§ **EXTRAIT DU TEXTE**
Il est dorénavant bien établi que la structure complexe
du matériau (inclusions souples dans une matrice dure)
est responsable de la réponse non linéaire. L’analogie
avec les microfissures dans les matériaux conduit au
phénomène similaire. En plus de la relation non linéaire,
nous discernons des comportements radicalement
différents durant les phénomènes de compression et de
dilatation : une dépendance en fonction de la compression
maximale lors des phases de dilatation, et un effet
mémoire via la dépendance en fonction de l’histoire de
la compression (compression précédente). Même si la
non-linéarité observée lors de l’expérience présentée en
Figure 1 concerne des niveaux de déformation importants,
l’hypothèse est également faite pour les non-linéarités
micromécaniques dans la relation contrainte-déformation.
celle-ci influence de façon drastique la réponse dynamique
du matériau soumis à des déformations bien plus faibles
en régime acoustique.
Par exemple, la distorsion de l’onde de déformation
au cours d’une propagation acoustique dans un milieu
non linéaire est illustrée en Figure 2. Chaque relation
contrainte-déformation non linéaire conduit à une relation
module-déformation dépendant de l’amplitude ; le module
étant calculé à partir de la dérivée de la contrainte par
rapport à la déformation. Dans cet exemple, le module
est plus faible pour des grandes valeurs d’amplitude de
déformation, alors qu’il est plus important pour de petites
amplitudes de déformation. Ceci implique que la célérité
des ondes acoustiques diminue lorsque les déformations
augmentent, conférant ainsi à la non-linéarité la propriété
de « ramollir » les matériaux.

§ **DONNÉES EXTRAITES**
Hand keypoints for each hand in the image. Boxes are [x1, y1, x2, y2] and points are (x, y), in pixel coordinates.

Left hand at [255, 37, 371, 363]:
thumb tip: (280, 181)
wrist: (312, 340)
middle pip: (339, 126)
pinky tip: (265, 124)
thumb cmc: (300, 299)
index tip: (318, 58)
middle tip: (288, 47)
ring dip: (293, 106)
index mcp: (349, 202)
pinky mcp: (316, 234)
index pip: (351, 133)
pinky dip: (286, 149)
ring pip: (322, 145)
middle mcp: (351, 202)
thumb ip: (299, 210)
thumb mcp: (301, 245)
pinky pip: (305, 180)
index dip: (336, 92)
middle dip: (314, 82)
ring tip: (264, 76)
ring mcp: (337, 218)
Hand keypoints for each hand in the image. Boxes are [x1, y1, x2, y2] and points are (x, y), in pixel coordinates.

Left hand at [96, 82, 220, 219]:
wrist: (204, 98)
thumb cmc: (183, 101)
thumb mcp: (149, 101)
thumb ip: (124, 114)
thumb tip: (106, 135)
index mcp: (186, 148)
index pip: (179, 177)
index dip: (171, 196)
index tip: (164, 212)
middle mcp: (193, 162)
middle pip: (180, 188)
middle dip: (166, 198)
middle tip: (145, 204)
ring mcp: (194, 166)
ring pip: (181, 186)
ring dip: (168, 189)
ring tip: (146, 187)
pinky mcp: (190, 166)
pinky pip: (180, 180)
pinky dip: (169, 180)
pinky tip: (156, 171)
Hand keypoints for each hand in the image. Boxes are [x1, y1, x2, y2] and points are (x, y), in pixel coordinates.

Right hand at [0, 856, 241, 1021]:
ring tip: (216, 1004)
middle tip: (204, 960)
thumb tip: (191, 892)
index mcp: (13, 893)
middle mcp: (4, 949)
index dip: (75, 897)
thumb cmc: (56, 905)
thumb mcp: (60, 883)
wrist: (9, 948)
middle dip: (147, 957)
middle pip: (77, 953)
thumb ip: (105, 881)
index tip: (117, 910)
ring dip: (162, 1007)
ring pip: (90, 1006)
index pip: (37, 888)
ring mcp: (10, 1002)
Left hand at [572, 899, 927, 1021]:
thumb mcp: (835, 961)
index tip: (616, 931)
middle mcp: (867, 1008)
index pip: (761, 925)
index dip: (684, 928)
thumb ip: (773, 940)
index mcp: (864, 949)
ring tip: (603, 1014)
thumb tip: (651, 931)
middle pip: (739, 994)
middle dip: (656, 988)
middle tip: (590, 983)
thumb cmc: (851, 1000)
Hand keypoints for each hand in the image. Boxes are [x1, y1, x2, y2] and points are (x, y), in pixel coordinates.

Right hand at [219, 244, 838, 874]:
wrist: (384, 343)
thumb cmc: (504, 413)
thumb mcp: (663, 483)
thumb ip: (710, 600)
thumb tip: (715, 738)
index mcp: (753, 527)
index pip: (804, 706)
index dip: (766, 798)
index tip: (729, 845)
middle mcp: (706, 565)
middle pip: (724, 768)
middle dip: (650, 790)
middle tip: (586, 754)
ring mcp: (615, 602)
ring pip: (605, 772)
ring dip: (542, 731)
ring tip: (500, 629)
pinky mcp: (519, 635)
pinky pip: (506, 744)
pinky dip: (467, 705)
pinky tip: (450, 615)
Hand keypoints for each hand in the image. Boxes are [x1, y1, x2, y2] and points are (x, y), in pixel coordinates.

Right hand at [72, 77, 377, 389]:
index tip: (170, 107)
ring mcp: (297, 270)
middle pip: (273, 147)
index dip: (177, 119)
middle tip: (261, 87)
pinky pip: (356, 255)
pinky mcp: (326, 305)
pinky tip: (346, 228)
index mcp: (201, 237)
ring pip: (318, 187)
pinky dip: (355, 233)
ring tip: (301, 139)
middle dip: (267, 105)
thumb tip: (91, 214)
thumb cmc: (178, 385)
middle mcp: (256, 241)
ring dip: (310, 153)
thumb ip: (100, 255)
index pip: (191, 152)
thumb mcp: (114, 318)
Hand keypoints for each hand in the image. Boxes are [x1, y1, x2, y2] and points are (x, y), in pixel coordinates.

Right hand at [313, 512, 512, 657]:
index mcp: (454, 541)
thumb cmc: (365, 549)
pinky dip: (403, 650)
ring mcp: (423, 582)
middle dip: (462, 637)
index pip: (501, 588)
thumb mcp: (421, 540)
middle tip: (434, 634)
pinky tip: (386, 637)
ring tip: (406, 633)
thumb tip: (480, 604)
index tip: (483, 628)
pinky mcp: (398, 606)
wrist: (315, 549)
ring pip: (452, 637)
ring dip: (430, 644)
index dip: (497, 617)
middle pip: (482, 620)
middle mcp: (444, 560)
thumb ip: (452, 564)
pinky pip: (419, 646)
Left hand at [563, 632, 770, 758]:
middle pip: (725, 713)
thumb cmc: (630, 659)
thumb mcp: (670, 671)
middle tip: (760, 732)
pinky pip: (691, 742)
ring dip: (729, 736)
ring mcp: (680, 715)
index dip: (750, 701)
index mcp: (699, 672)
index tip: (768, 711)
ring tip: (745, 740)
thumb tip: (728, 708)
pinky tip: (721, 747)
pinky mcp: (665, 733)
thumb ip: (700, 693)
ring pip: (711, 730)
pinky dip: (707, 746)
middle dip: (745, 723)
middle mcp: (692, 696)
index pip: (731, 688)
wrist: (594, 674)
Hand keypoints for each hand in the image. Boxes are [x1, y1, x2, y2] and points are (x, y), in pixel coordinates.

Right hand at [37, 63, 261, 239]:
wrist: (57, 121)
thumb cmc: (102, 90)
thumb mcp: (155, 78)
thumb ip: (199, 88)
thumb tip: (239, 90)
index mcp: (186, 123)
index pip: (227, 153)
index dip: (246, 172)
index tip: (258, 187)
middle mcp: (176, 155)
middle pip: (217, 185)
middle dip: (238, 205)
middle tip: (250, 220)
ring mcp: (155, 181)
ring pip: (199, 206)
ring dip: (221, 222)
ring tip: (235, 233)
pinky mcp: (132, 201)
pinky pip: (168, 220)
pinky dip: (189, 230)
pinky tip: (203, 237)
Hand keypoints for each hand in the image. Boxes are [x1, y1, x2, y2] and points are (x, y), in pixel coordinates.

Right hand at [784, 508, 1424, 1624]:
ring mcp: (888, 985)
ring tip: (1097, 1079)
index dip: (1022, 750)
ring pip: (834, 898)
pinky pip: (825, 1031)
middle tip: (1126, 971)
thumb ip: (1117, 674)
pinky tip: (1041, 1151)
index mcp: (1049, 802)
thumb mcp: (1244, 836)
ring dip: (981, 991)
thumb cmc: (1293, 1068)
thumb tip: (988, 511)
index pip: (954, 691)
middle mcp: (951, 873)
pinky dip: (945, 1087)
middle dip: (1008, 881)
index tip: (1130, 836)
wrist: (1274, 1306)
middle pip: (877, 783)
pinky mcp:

§ **CONSIGNE**
Recopiez le passage du texte sur la non-linéarité des matériaux, de « est responsable de » à « la relation contrainte-déformation. ». Ces données ne servent à rien pour ce travail.

§ **VOTRE RÉPONSE**
est responsable de la réponse non linéaire. L’analogie
avec les microfissures dans les matériaux conduit au
phénomène similaire. En plus de la relation non linéaire,
nous discernons des comportements radicalement
différents durant les phénomènes de compression et de
dilatation : une dépendance en fonction de la compression
maximale lors des phases de dilatation, et un effet
mémoire via la dépendance en fonction de l’histoire de
la compression (compression précédente). Même si la
non-linéarité observée lors de l’expérience présentée en
Figure 1 concerne des niveaux de déformation importants,
l’hypothèse est également faite pour les non-linéarités
micromécaniques dans la relation contrainte-déformation.